传令兵说道:“代表明侯的三面战旗都出现了,牧军主帐森严,而且隐隐的能看到他的身影,应当是他无疑,不过阎将军不能确定,所以让某回来,禀报主公,让主公定夺!”
“牧龙图怎么会亲自上战场?”
韩遂来回踱步起来了,眸光闪烁不明。
按道理就不应该牧景亲自上战场的。
虽然他知道,牧景就在战场上督战,可作为主公,怎么可能一上来,就直接上了战场,这是什么打法,他有些想不明白了。
“可若不是牧景亲临,谁敢用他的战旗!”
“令行如一,战旗为命!”
韩遂想不通,也不敢去想,他阴沉了半天的神色,幽幽的道:“难道为了迷惑某家,牧军将领,敢如此之冒如此的险!”
“不管如何,给我派人,盯紧了!”
韩遂咬着牙,道:“必须死死地盯紧!”
“是!”
传令兵点头。
“来人!”
“在!”
“立刻聚合亲兵!”韩遂最后还是决定,亲自走一趟:“我要走一趟射日山!”
当韩遂莅临射日山,已经是中午。
“杀!”
“冲上去!”
“挡我者,杀无赦!”
“弓箭手,掩护!”
“盾手冲锋,长矛手跟上去!”
“必须破了他们的阵地!”
战场上的杀声冲天而起,不听的喊杀,不定的冲锋,一个个人影,在前赴后继的向着射日山上的阵地而扑上来了。
“挡住!”
“守住我们的阵地!”
“弓箭手何在,给我射杀回去!”
“滚石,滚木,给我狠狠的砸!”
金城军的将士们,也在奋力的厮杀之中,他们的斗志,丝毫没有比牧军弱,行军布阵之上,也很是紧密,而且占据了有利地形,居高临下迎战。
“阎行,情况如何?”
韩遂走入了金城军的阵型之中,居高临下向下面看去,一边看,一边问旁边正在挥剑指挥的阎行。
“主公,你怎么来了?”
阎行回过神,问。
“如此大事,不亲自走一趟,我是不会安心的,必须要亲自看过,我才能安心下来了!”韩遂眯着眼,凝视下放,他已经看到了一方王帐。
遥遥而看,不算是看的很真切,但是也能看得见。
“目前牧龙图还不见人影,但是我估计,八九不离十,就是他!”阎行说道。
“为什么这么肯定?”
“直觉!”
阎行道:“有时候,兵卒斗志,就可以看得出主将何在,这些牧军将士,明显由着一股让人颤抖的斗志,即使我军,也远远不如,能激励之此,非普通人能做到!”

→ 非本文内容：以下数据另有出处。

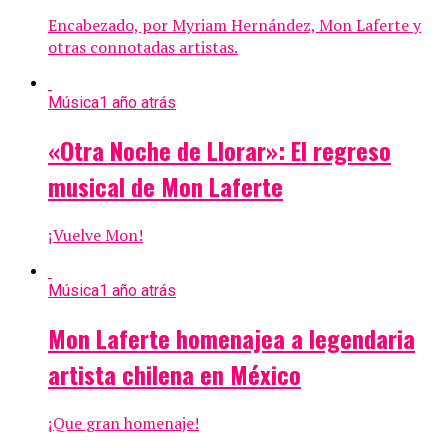
Encabezado, por Myriam Hernández, Mon Laferte y
otras connotadas artistas.
Música
1 año atrás
«Otra Noche de Llorar»: El regreso
musical de Mon Laferte
¡Vuelve Mon!
Música
1 año atrás
Mon Laferte homenajea a legendaria
artista chilena en México
¡Que gran homenaje!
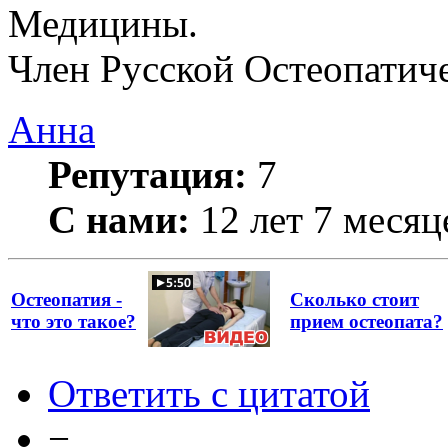
Медицины.
Член Русской Остеопатич
Анна
Репутация:
7
С нами:
12 лет 7 месяц
Остеопатия -
Сколько стоит
что это такое?
прием остеопата?
Ответить с цитатой
−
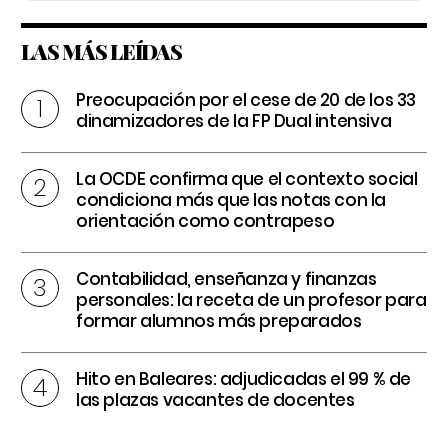
LAS MÁS LEÍDAS
Preocupación por el cese de 20 de los 33
dinamizadores de la FP Dual intensiva
La OCDE confirma que el contexto social
condiciona más que las notas con la
orientación como contrapeso
Contabilidad, enseñanza y finanzas
personales: la receta de un profesor para
formar alumnos más preparados
Hito en Baleares: adjudicadas el 99 % de
las plazas vacantes de docentes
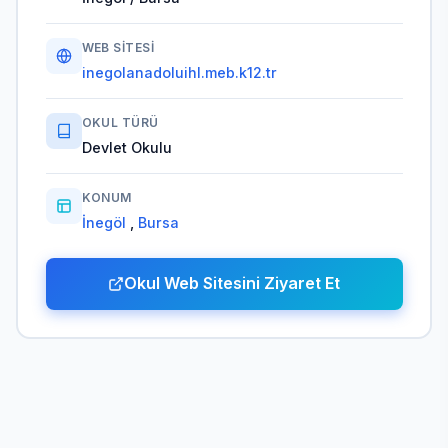
WEB SITESI
inegolanadoluihl.meb.k12.tr
OKUL TÜRÜ
Devlet Okulu
KONUM
İnegöl
,
Bursa
Okul Web Sitesini Ziyaret Et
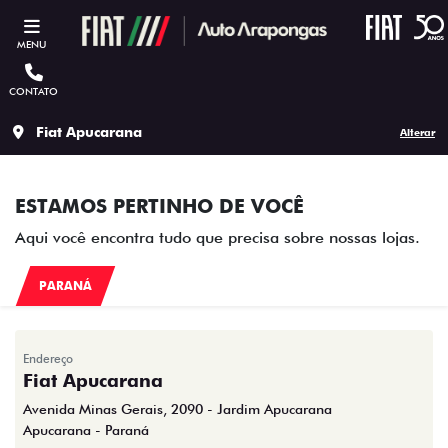
MENU
CONTATO
Fiat Apucarana
Alterar
ESTAMOS PERTINHO DE VOCÊ
Aqui você encontra tudo que precisa sobre nossas lojas.
PARANÁ
Endereço
Fiat Apucarana
Avenida Minas Gerais, 2090 - Jardim Apucarana
Apucarana - Paraná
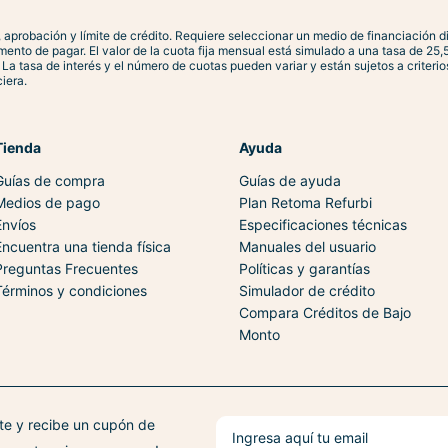
ue no afectan su funcionamiento. 100 % funcional y listo pa
ad, aprobación y límite de crédito. Requiere seleccionar un medio de financiación 
to de pagar. El valor de la cuota fija mensual está simulado a una tasa de 25,5
 tasa de interés y el número de cuotas pueden variar y están sujetos a criterios
iera.
Tienda
Ayuda
Guías de compra
Guías de ayuda
Medios de pago
Plan Retoma Refurbi
Envíos
Especificaciones técnicas
Encuentra una tienda física
Manuales del usuario
Preguntas Frecuentes
Políticas y garantías
Términos y condiciones
Simulador de crédito
Compara Créditos de Bajo
Monto
ate y recibe un cupón de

“那也未必是他!”韩遂道:“如若我是他,我不会为了区区一场战斗,而以身犯险,要知道,他敢进来,我敢堵上一切,截杀他,一旦直接斩了他,我们就是不战而胜!”
“所以我不敢肯定!”
阎行沉声的道。
“再看看吧!”韩遂眯着眼,狭长眸子迸发出一抹的冷芒:“如果真是他,那就需要怪我不客气了!”
“咚咚咚!!!!”
就在这时候,牧军突然擂鼓起来了,一声声的鼓声之下,牧军进攻的阵型开始变了,早上休整的庞德麾下主力,开始加入进攻的阵型之中。
“变阵了?”
韩遂低沉的道:“看来牧军进攻了很凶猛,这就要增兵了!”
“如果只有这点兵力,他们是供不上来的!”
阎行很自信。
“不能只看兵马,牧龙图身经百战,此人少年从军,难得的将才,很难对付的,如若真的是他主攻,你就要绝对的小心,万分的小心,不可有一丝丝的轻视!”
韩遂说道。
牧景少年从军,汝南一战已成名,多年来,即使是牧山的名字,也掩盖不住他的风采,他的名字,在战场上,还是很响亮了,特别是相对西凉军。
“看!”
突然,一个西凉校尉开口,指着远方,大声的道:“那是何人?”
远处,牧军主帐,一座瞭望台,经过一早上的时间,搭建在了营帐的旁边,高有三丈,可仰望整个射日山。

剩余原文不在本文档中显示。